COPENHAGEN – Dressing up failure as victory has been integral to climate-change negotiations since they started 20 years ago. The latest round of talks in Durban, South Africa, in December was no exception.
Climate negotiations have been in virtual limbo ever since the catastrophic and humiliating Copenhagen summit in 2009, where vertiginous expectations collided with hard political reality. So as negotiators – and a handful of government ministers – arrived in Durban, expectations could not have been lower.
Yet, by the end of the talks, the European Union’s climate commissioner, Connie Hedegaard, was being applauded in the media for achieving a “breakthrough” that had “salvaged Durban,” and, most significantly, for achieving the holy grail of climate negotiations, a “legally binding treaty.” According to British climate minister Chris Huhne, the results showed that the United Nations climate-change negotiation system “really works and can produce results.”
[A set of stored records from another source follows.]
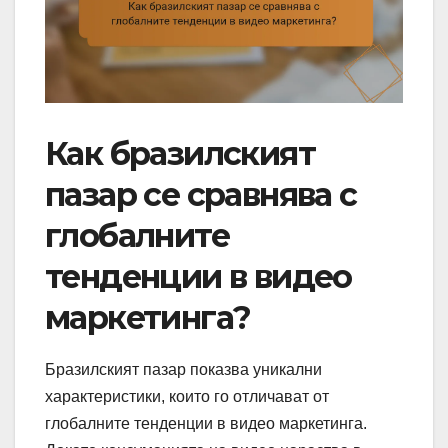
Как бразилският
пазар се сравнява с
глобалните
тенденции в видео
маркетинга?
Бразилският пазар показва уникални
характеристики, които го отличават от
глобалните тенденции в видео маркетинга.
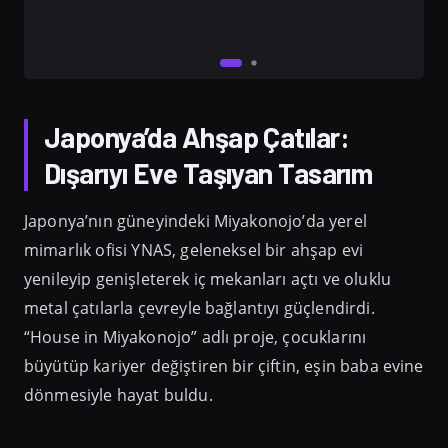
Japonya’da Ahşap Çatılar:
Dışarıyı Eve Taşıyan Tasarım
Japonya’nın güneyindeki Miyakonojo’da yerel
mimarlık ofisi YNAS, geleneksel bir ahşap evi
yenileyip genişleterek iç mekanları açtı ve oluklu
metal çatılarla çevreyle bağlantıyı güçlendirdi.
“House in Miyakonojo” adlı proje, çocuklarını
büyütüp kariyer değiştiren bir çiftin, eşin baba evine
dönmesiyle hayat buldu.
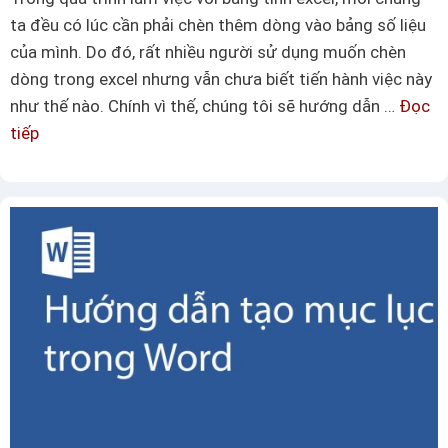
t
x
ta đều có lúc cần phải chèn thêm dòng vào bảng số liệu
r
c
của mình. Do đó, rất nhiều người sử dụng muốn chèn
ắ
e
dòng trong excel nhưng vẫn chưa biết tiến hành việc này
n
l
như thế nào. Chính vì thế, chúng tôi sẽ hướng dẫn …
Đọc
g
tiếp
C
t
á
r
c
o
h
n
c
g
h
E
è
x
n
c
d
e
ò
l
n
đ
g
ơ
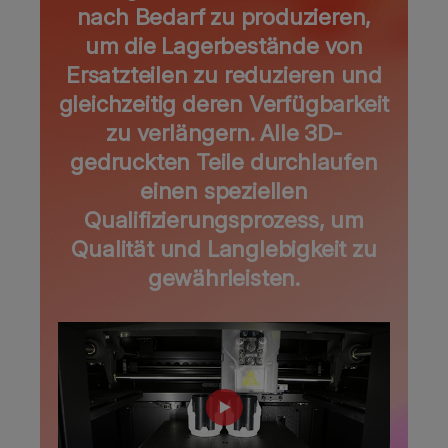
nach Bedarf zu produzieren,
um die Lagerbestände von
Ersatzteilen zu reduzieren und
gleichzeitig deren Verfügbarkeit
zu verlängern. Alle 3D-
gedruckten Teile durchlaufen
einen speziellen
Qualifizierungsprozess, um
Qualität und Langlebigkeit zu
gewährleisten.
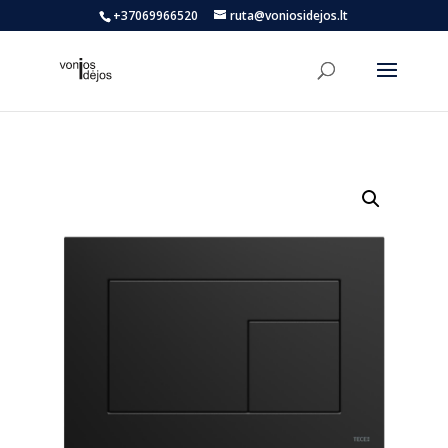
+37069966520
ruta@voniosidejos.lt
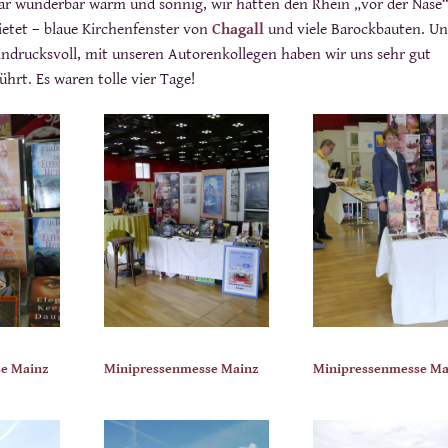
ar wunderbar warm und sonnig, wir hatten den Rhein „vor der Nase
bietet – blaue Kirchenfenster von
Chagall
und viele Barockbauten. Un
ndrucksvoll, mit unseren Autorenkollegen haben wir uns sehr gut
hrt. Es waren tolle vier Tage!
e Mainz
Minipressenmesse Mainz
Minipressenmesse Ma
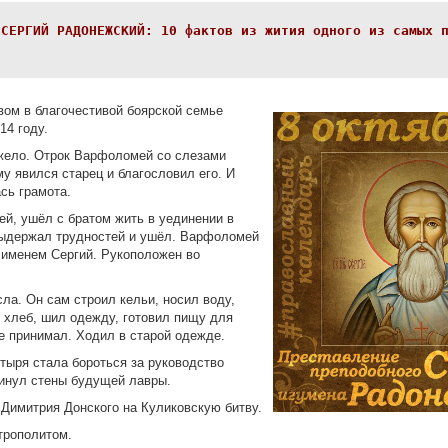
 СЕРГИЙ РАДОНЕЖСКИЙ: 10 фактов из жития одного из самых 
:
вом в благочестивой боярской семье
14 году.
яжело. Отрок Варфоломей со слезами
 явился старец и благословил его. И
ь грамота.
ей, ушёл с братом жить в уединении в
 выдержал трудностей и ушёл. Варфоломей
 именем Сергий. Рукоположен во
сла. Он сам строил кельи, носил воду,
 хлеб, шил одежду, готовил пищу для
е принимал. Ходил в старой одежде.
стыря стала бороться за руководство
кинул стены будущей лавры.
 Димитрия Донского на Куликовскую битву.
трополитом.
Sure, the agreement would come into effect only in 2020 – which sounds oddly complacent when environmentalists and political leaders warned ahead of the Copenhagen conference that we had just six months or 50 days to solve the climate problem. But, as the British newspaper The Guardian assured readers, this was a breakthrough, because developing countries, including India and China, were, for the first time, “agreeing to be legally bound to curb their greenhouse gases.” And, just as importantly, the US was making the same promise.